## Activity
Select every line in the material that contains the word "Flexi" and copy each one out.

## Source data
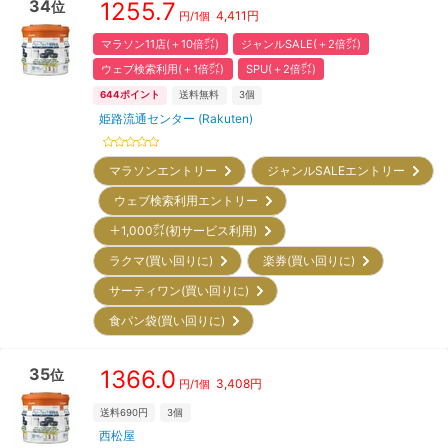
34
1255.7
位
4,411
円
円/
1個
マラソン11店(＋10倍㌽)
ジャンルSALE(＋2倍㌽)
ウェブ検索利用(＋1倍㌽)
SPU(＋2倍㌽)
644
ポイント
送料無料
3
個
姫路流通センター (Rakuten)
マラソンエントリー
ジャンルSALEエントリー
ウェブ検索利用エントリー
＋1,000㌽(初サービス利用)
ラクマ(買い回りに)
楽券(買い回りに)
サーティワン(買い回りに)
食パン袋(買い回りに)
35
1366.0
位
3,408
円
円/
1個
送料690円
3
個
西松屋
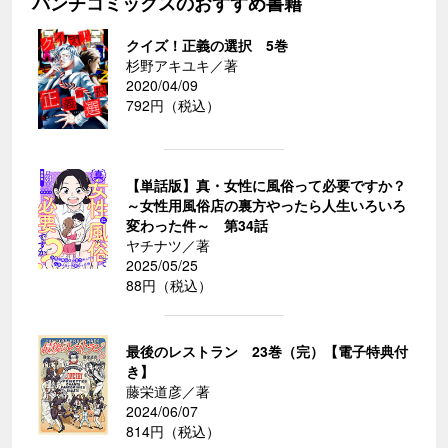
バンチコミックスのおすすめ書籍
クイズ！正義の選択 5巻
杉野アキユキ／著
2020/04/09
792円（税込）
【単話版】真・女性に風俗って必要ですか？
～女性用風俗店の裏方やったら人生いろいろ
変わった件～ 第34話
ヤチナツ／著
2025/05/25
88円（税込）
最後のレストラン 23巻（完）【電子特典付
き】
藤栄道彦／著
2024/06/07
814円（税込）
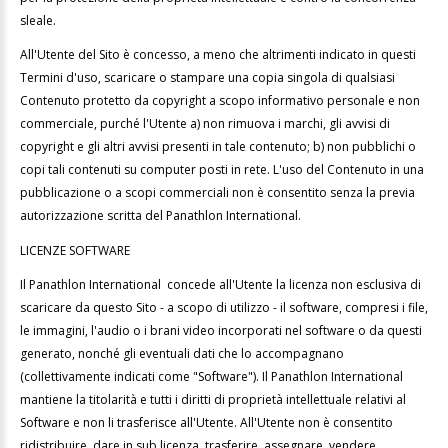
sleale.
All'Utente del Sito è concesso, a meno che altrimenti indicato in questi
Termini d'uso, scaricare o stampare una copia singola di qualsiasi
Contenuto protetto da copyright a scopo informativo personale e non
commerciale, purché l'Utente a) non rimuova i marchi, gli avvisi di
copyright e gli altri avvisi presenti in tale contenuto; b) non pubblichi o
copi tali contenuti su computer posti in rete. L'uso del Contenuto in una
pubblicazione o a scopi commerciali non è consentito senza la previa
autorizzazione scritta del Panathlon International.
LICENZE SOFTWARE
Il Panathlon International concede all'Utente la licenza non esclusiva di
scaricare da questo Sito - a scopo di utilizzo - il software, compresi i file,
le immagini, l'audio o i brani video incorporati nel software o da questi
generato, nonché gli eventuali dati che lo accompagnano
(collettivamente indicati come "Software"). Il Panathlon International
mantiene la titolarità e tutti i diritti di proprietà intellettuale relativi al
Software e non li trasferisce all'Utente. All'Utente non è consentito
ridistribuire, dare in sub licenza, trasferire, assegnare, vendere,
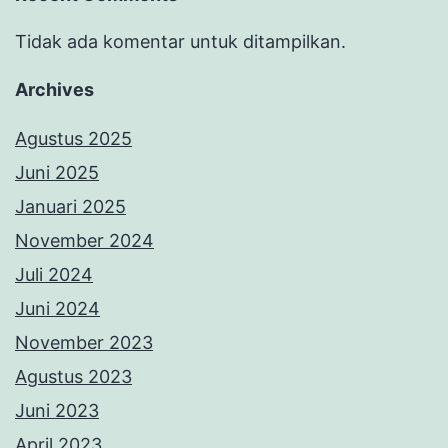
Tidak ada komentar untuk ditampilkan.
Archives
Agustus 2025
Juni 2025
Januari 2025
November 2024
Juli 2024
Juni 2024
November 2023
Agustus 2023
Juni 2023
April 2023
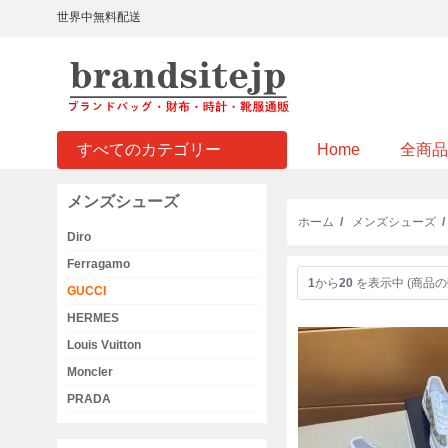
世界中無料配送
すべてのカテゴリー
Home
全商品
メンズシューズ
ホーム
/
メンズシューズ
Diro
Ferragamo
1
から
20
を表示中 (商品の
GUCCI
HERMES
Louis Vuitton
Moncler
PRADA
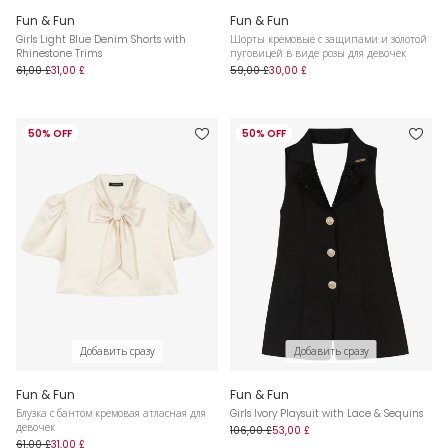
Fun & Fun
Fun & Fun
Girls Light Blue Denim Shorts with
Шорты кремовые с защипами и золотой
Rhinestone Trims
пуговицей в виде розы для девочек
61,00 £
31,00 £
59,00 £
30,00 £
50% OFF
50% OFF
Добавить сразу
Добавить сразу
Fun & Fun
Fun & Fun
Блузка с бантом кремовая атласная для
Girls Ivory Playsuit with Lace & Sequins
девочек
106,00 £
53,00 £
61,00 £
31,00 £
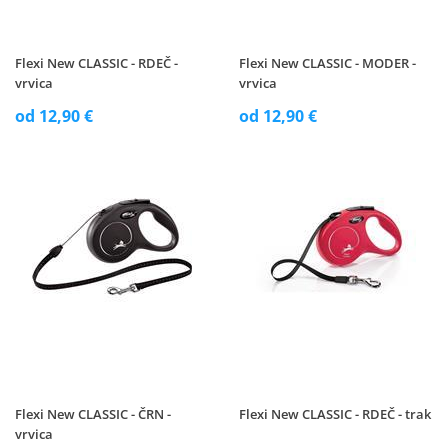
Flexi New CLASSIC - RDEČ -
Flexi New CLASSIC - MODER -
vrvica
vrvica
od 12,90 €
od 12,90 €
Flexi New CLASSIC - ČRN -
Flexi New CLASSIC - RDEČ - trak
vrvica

## Answer to this problem
Flexi New CLASSIC - RDEČ -
Flexi New CLASSIC - MODER -
Flexi New CLASSIC - ČRN -
Flexi New CLASSIC - RDEČ - trak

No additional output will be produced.